Staining Rickettsiae in Yolk-Sac Cultures

Rickettsiae in yolk sacs are not stained well by the Macchiavello technique, and experiments were undertaken to understand the mechanisms involved. It was found that the citric acid destaining step was not effective and that most of the basic fuchsin was lost from the rickettsiae during the application of methylene blue, another basic dye. A staining technique was then evolved with carbol basic fuchsin in pH 7.45 phosphate buffer (0.4% dye, 0.4% phenol, 0.07 M buffer), followed directly by 0.8% aqueous malachite green oxalate. This technique worked well for R. mooseri, R. prowazeki, R. rickettsii, R. akari, and R. buretii, but for R. tsutsugumushi a modification was needed, whereby 4% aqueous Fe(NO₃)₃·9H₂O was used as destaining solution, and 0.5% aqueous fast green as the counter-stain.     
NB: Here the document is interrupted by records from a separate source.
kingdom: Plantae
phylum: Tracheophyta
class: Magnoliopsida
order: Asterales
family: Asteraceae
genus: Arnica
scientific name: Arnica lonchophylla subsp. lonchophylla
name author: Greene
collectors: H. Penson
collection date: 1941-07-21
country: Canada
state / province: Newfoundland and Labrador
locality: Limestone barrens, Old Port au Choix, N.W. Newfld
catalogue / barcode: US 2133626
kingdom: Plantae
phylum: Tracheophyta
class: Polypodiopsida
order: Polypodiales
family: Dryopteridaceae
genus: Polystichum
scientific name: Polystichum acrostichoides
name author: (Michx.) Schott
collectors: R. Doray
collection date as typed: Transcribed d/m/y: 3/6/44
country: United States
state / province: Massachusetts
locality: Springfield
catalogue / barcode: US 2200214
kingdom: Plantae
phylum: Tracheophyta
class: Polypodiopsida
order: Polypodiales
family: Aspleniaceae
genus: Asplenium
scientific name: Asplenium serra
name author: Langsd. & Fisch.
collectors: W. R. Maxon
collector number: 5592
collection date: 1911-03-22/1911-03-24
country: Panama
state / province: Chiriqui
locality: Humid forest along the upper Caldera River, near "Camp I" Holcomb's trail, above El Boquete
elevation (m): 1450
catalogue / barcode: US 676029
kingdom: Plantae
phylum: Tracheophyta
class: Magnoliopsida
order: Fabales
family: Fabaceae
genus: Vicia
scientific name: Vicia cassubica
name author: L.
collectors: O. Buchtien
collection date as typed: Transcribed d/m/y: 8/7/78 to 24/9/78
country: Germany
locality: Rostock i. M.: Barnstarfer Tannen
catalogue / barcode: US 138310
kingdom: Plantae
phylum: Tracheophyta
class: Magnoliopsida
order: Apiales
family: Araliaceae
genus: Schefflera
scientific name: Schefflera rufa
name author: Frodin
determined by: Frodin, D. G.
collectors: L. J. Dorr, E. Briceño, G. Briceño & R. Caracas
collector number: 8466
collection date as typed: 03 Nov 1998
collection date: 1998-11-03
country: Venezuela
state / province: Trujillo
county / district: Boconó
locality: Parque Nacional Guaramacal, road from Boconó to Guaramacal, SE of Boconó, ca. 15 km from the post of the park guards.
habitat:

Improved Procedures in Fungal Cytology Utilizing Giemsa

To study nuclear events in fructifications of the Basidiomycetes, material was fixed 24 hr in a saturated aqueous solution of HgCl₂ containing 1% glacial acetic acid, and embedded in Aquax (G. T. Gurr Ltd.). Following a 4 hr hydrolysis at 20 C in 60% H₃PO₄, sections were stained for 30 min in a mixture of 4 ml Giemsa R66 (G T. Gurr Ltd.) and 100 ml phosphate buffer at pH 6.5. Differentiation was carried out in sodium cacodylate-HCl buffer at pH 5.8 when required. Preparations were dehydrated in an acetone-xylene series prior to mounting in Euparal. The use of paraffin wax as the embedding medium and HCl as the hydrolysing agent yielded preparations of an inferior quality.